Claude Code lives in my terminal. My terminal lives on machines. And I'm a dad now — which means I essentially never get to sit at one. My computing time collapsed, overnight, to whatever can happen on a phone, one-handed, while a baby sleeps on the other arm.

The lab, meanwhile, doesn't care about any of that. Things still need restarting, checking, tweaking at inconvenient times — and the post about retiring the baby tracker already covered what happens to any workflow that assumes I have free hands and attention. So I built the obvious bridge: a Telegram bot that runs Claude Code headless on the Proxmox host. Text it a task; the agent does the work; the chat shows everything it did.

How It Works

The whole thing is a single Python file running under systemd on pve1 — python-telegram-bot on long polling, no webhook, no exposed port:

  • Each message spawns Claude Code as a subprocess: claude -p --output-format stream-json. Headless mode with streaming JSON output is the entire integration surface — the bot is fundamentally a renderer for that stream.
  • Tool calls stream into the chat live. This turned out to be the most important design choice. You watch the agent SSH into a container, read a log, edit a config — each step appearing as it happens. An agent you can observe mid-flight is an agent you can interrupt before step three becomes regrettable.
  • Sessions persist. Each chat holds a session ID with a TTL (an hour by default), so "now do the same for the other container" works — follow-up messages resume the same context. /new starts fresh, /model switches between model tiers per user, /cancel kills a run mid-flight.
  • Attachments work. Photos and documents download to a temp path that gets passed to Claude — so "here's a screenshot of the error" is a valid bug report to your infrastructure.
  • Secrets come from my secrets manager at launch; state (sessions, per-user model prefs) survives restarts in a little JSON file.

The Security Posture

Let's be honest about what this is: a remote-code-execution service for my network, with a chat UI. It's designed accordingly:

  • A hard allowlist of exactly one user. Not a password, not a group policy — the bot ignores every other human on Telegram at the API-handler level.
  • Long polling only — the bot dials out to Telegram; nothing on my network listens for anyone.
  • It runs where I can watch it: journald logs, a systemd unit I can stop from anywhere I have Tailscale.

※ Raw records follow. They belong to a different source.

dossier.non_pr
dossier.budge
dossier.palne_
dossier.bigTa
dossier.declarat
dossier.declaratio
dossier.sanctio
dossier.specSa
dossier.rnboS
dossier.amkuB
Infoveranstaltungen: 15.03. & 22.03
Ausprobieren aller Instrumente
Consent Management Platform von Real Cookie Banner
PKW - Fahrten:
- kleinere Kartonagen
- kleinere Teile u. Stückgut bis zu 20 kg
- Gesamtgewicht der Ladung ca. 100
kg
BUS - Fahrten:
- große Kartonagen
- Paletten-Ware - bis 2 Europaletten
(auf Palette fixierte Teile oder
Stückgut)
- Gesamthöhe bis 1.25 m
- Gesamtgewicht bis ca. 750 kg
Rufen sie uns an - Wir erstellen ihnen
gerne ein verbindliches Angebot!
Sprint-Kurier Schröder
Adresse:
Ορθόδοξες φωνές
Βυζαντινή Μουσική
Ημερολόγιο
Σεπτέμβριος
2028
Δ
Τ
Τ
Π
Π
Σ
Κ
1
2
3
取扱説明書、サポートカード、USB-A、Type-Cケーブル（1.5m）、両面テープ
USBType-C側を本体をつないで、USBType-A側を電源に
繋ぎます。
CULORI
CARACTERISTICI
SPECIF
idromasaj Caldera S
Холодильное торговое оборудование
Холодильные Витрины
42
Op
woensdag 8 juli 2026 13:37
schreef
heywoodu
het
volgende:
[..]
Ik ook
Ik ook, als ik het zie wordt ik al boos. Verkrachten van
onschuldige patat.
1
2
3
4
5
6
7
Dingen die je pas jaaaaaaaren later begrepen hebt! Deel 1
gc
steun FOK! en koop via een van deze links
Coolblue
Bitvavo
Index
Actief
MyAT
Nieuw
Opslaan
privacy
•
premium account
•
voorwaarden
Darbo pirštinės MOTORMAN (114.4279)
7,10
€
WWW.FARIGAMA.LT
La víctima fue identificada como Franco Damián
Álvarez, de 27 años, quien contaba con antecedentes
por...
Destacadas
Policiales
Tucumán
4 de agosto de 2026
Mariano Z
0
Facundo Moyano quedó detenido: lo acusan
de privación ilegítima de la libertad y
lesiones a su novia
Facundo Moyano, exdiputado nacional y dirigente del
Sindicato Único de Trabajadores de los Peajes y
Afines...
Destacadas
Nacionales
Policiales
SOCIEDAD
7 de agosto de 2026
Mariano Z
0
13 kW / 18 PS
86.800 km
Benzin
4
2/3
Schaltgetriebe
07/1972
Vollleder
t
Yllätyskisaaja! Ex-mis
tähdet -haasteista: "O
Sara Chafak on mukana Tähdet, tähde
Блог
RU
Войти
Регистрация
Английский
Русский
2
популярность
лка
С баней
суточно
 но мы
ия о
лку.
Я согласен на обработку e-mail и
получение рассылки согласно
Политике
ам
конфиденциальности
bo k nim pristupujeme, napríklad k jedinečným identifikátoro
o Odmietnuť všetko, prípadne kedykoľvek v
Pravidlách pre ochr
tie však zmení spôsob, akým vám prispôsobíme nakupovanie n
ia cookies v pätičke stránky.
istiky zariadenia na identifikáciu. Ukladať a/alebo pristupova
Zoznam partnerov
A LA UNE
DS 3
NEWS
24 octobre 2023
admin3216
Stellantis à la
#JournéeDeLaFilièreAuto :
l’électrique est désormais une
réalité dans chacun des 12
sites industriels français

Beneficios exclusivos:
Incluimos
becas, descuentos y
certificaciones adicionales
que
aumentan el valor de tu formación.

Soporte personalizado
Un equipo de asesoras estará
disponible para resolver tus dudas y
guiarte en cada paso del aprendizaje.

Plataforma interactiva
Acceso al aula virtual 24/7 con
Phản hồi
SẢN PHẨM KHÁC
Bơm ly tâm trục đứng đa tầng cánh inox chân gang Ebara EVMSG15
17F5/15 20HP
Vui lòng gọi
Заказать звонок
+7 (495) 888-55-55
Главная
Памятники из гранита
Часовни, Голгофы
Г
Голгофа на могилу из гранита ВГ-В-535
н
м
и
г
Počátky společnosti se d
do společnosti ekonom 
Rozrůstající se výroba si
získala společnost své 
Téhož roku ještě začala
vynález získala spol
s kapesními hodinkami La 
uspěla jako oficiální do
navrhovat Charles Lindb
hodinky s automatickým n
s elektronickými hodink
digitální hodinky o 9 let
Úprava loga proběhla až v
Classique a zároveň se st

Would I recommend this pattern to an enterprise? Absolutely not. For a home lab with one authorized human? The threat model is "me, but lazier."

What It's Actually Like

The surprise wasn't that it works — headless Claude plus a chat frontend is not much code. The surprise was how much of my lab administration moved to it. "Check why uptime-kuma is alerting." "Pull the latest on the docs container and rebuild." "What's eating disk on pve1?" Each of these used to mean later, when I'm at a computer — and "later," for a new parent, is a euphemism for never. Now they mean thirty seconds of thumb-typing, then watching the tool calls scroll by like a tiny movie about my own infrastructure, narrated to a sleeping baby.

Fatherhood didn't end my lab time. It just moved it to my thumbs.